Gruntington Post – When the Hillary Clinton campaign announced their latest gimmick to attract donations from misguided individuals willing to add their pocket cash to that of Saudi sheiks, shady arms dealers, Planned Parenthood, union thugs, various terrorist groups and about half the third-world dictators on the planet to help Hillary get what she wants, it started a frenzy of speculation about what useless token was being sent out in the ‘ThxBox.’ Here at the Gruntington Post, we have no idea, and really, really don’t want to know.
However, we have a super-computer capable of running the statistics and determining the objects that you can bet your grandmother will almost CERTAINLY NOT be in any of the boxes. Here’s the top ten.
Top Ten List of Objects LEAST Likely to be in a ThxBox:
1. Comprehensive list of Hillary’s accomplishments as SecState.
2. The half-gallon of Vince Foster’s missing blood that should have been at his death scene if he’d really shot himself in the head at Fort Marcy.
3. Complete collection of futures market investing books that Hillary used to become an expert before she made her cool $100,000 on the only transaction she ever made.
4. Complete collection of endearing and romantic handwritten letters sent between Bill and Hillary during the White House years in the 1990s.
5. Thoroughly convincing autographed photo of Hillary convalescing under doctors’ care for the concussion that prevented her from testifying before Congress about Benghazi.
6. Replica of the ethics medal Hillary was awarded for her truthful and courageous work during the Watergate Hearings in the 1970s.

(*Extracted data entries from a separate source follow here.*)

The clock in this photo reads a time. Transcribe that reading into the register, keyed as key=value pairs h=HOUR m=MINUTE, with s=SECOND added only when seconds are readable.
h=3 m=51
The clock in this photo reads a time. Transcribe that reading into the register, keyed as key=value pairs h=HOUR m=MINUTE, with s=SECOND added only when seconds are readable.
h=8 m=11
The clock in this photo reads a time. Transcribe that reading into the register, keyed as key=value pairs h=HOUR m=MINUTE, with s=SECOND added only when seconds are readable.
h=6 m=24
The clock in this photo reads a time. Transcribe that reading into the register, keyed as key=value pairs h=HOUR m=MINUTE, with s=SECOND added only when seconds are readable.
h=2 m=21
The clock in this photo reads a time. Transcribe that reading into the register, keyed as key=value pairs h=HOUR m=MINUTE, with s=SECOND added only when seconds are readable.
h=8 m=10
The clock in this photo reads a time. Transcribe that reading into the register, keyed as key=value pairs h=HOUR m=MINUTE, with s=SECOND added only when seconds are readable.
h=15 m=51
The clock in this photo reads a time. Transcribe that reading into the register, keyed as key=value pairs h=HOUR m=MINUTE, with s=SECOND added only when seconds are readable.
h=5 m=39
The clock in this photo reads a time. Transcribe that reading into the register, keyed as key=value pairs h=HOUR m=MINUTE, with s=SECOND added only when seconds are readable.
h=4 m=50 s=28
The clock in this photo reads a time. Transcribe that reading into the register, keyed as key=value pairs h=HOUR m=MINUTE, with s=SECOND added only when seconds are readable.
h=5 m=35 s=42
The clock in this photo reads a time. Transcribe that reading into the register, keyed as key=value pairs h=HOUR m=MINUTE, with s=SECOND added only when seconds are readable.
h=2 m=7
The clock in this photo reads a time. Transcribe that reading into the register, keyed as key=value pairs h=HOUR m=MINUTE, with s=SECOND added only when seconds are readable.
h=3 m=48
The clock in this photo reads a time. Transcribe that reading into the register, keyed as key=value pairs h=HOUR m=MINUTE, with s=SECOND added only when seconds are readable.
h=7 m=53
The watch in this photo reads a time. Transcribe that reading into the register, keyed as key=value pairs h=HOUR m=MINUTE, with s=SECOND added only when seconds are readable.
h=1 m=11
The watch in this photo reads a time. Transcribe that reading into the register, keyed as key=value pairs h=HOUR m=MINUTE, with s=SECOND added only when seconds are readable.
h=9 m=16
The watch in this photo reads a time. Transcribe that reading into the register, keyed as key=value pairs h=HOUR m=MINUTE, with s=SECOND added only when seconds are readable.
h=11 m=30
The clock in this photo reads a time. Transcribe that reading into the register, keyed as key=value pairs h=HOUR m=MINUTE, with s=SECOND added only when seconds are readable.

7. Framed and autographed photo of Clinton advisor Sid Blumenthal and Israeli Prime Minister Benjamin Netanyahu with Sid’s inscription: “Sorry about all those anti-Jewbag epithets over the years, Bibi. We love yah, and aren’t actively working toward the annihilation of Israel. We swear!”
8. Actual human teeth collected from the Bosnian snipers captured after firing on Hillary’s diplomatic entourage on the tarmac at Sarajevo.
9. Authentic pair of Huma Abedin’s panties recovered from somewhere in the Scooby Van that may or may not have been laundered since the Iowa State Fair. You have to contribute to find out!
10. A copy of Dr. Alma Bond’s new book about Hillary being poised to be America’s first Narcissist Lesbian President.